------ Supplied data

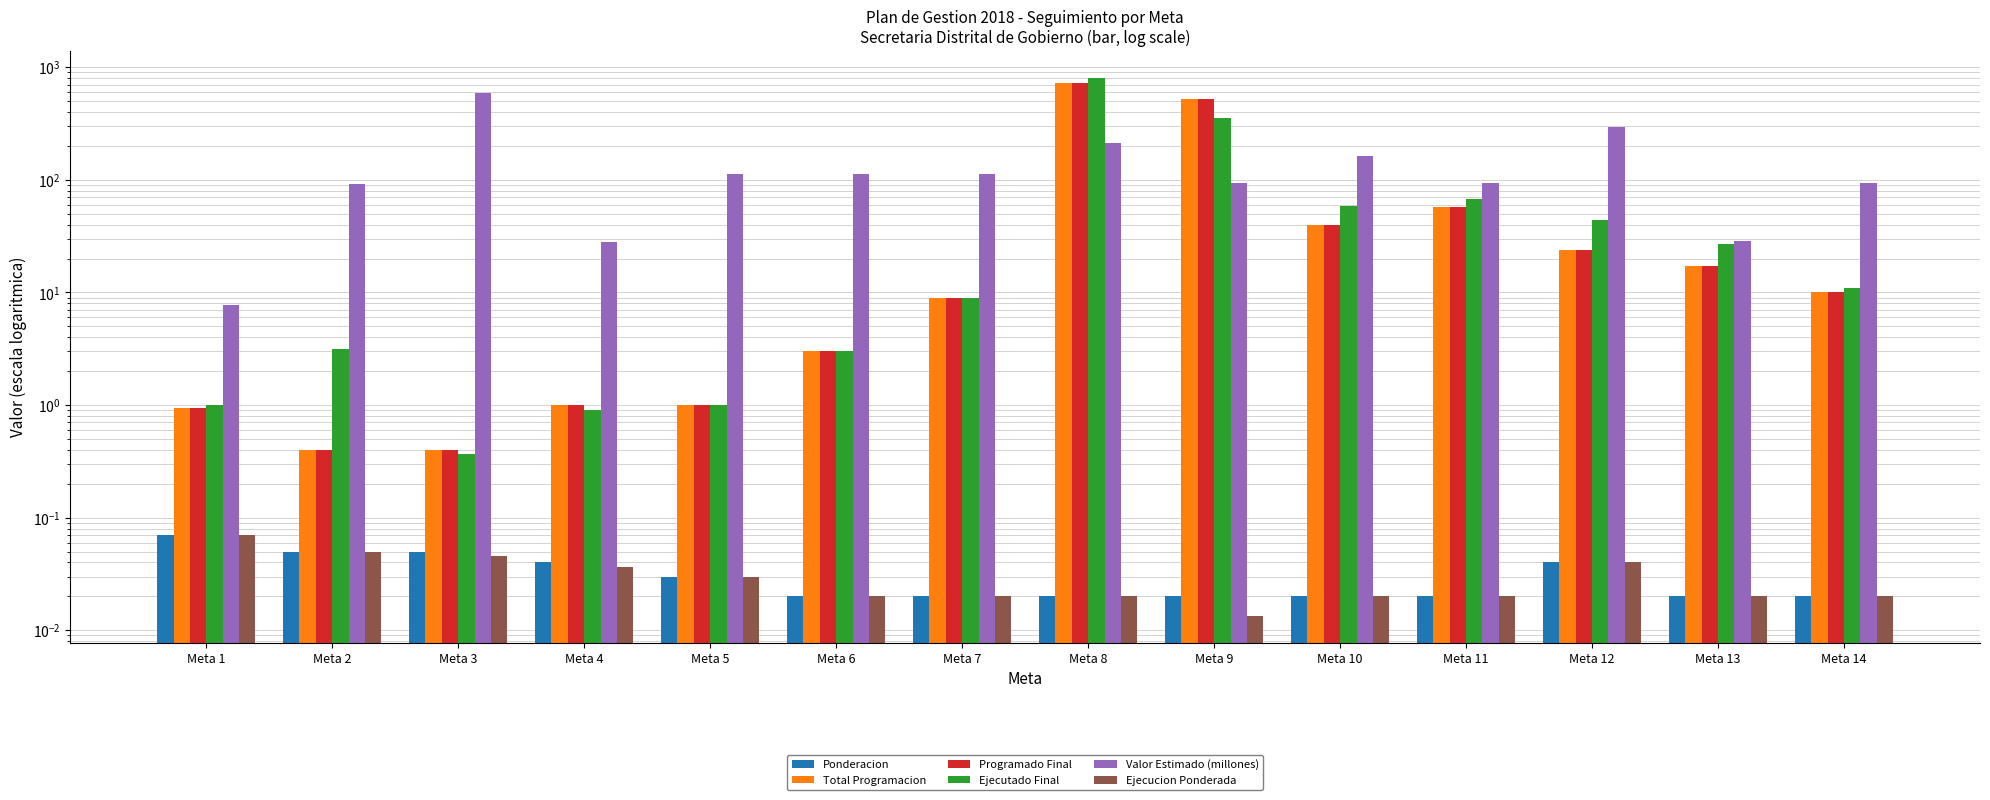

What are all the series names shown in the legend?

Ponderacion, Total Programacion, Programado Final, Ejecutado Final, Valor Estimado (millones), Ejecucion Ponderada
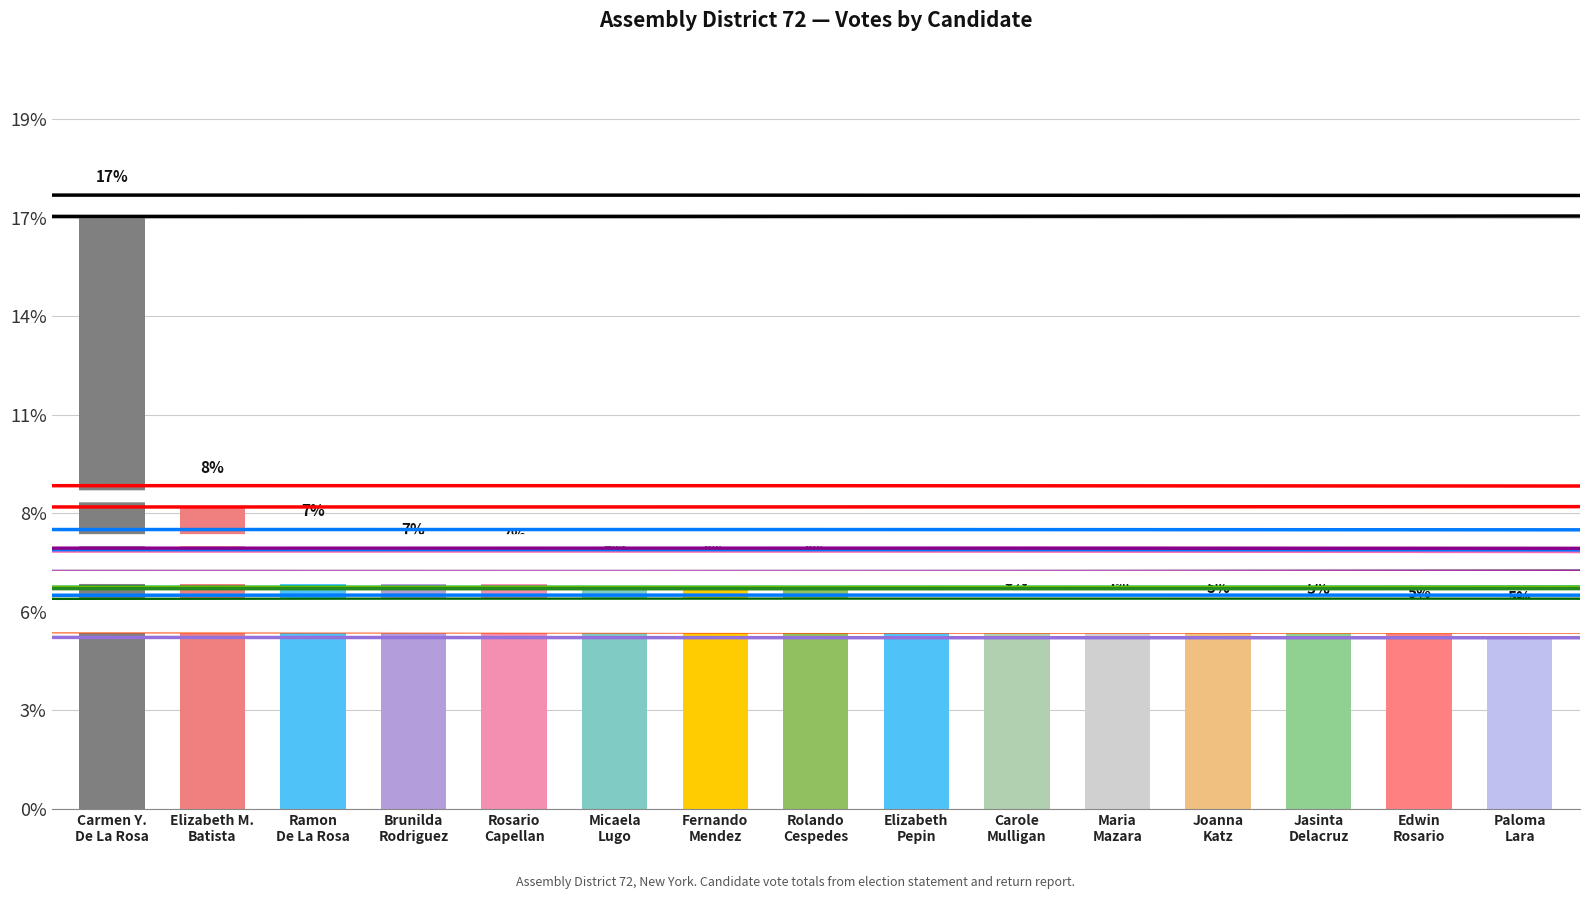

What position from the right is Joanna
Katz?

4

------------

_Task item_:
Extract every line of text from all the records above, word for word, and leave out the pictures.

_Finished exercise_:
What are all the series names shown in the legend?

Ponderacion, Total Programacion, Programado Final, Ejecutado Final, Valor Estimado (millones), Ejecucion Ponderada

What position from the right is Joanna
Katz?

4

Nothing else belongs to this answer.